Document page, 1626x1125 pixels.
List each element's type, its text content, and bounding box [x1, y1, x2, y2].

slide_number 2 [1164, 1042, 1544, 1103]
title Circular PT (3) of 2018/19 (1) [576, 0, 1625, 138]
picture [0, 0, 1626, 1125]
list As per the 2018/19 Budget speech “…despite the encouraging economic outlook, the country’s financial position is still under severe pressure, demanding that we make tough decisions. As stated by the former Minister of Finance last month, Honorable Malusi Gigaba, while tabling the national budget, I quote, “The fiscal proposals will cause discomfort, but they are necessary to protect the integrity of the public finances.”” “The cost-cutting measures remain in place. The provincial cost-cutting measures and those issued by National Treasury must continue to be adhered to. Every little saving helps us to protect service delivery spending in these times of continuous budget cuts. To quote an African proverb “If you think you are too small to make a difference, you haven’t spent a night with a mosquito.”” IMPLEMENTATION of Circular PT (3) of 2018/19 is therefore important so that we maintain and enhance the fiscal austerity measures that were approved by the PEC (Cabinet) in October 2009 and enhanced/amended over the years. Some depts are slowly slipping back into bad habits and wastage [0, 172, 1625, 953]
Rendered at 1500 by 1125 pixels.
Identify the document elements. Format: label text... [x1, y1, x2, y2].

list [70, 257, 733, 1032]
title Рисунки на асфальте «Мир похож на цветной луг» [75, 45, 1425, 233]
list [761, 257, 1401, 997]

◆ ◆ ◆

**Action item**:
Repeat the data in its entirety, word for word.

**Exercise result**:
Document page, 1626x1125 pixels.
List each element's type, its text content, and bounding box [x1, y1, x2, y2].

slide_number 2 [1164, 1042, 1544, 1103]
title Circular PT (3) of 2018/19 (1) [576, 0, 1625, 138]
picture [0, 0, 1626, 1125]
list As per the 2018/19 Budget speech “…despite the encouraging economic outlook, the country’s financial position is still under severe pressure, demanding that we make tough decisions. As stated by the former Minister of Finance last month, Honorable Malusi Gigaba, while tabling the national budget, I quote, “The fiscal proposals will cause discomfort, but they are necessary to protect the integrity of the public finances.”” “The cost-cutting measures remain in place. The provincial cost-cutting measures and those issued by National Treasury must continue to be adhered to. Every little saving helps us to protect service delivery spending in these times of continuous budget cuts. To quote an African proverb “If you think you are too small to make a difference, you haven’t spent a night with a mosquito.”” IMPLEMENTATION of Circular PT (3) of 2018/19 is therefore important so that we maintain and enhance the fiscal austerity measures that were approved by the PEC (Cabinet) in October 2009 and enhanced/amended over the years. Some depts are slowly slipping back into bad habits and wastage [0, 172, 1625, 953]
Rendered at 1500 by 1125 pixels.
Identify the document elements. Format: label text... [x1, y1, x2, y2].

list [70, 257, 733, 1032]
title Рисунки на асфальте «Мир похож на цветной луг» [75, 45, 1425, 233]
list [761, 257, 1401, 997]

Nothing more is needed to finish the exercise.